- _WHAT TO WORK ON_:
Output the entries that follow character for character. Leave every image out.

Keypoint text descriptions:
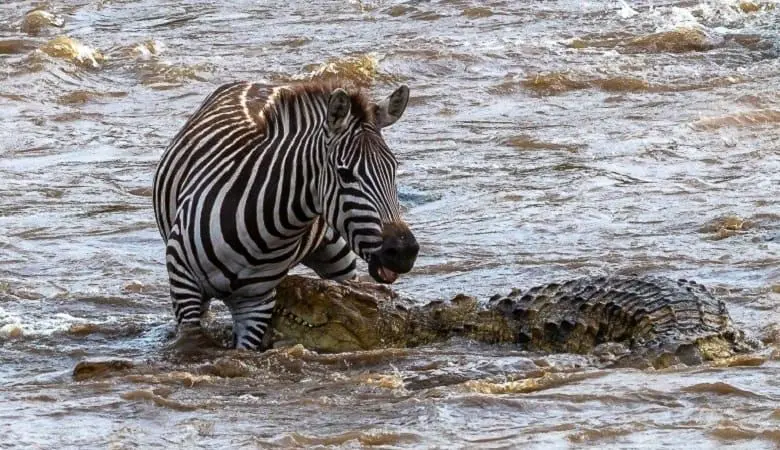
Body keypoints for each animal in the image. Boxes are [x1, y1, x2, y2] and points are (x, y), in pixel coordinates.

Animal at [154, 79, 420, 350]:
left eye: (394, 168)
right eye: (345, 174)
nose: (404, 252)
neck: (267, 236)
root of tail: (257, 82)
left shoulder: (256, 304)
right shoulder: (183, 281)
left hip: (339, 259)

- _ANSWER TO THIS EXERCISE_:
Body keypoints for each animal in the image. Boxes are [x1, y1, x2, y2] and points are (x, y), in pixel coordinates.

Animal at [154, 79, 420, 350]:
left eye: (394, 168)
right eye: (345, 174)
nose: (404, 252)
neck: (267, 236)
root of tail: (257, 82)
left shoulder: (256, 304)
right shoulder: (183, 281)
left hip: (339, 259)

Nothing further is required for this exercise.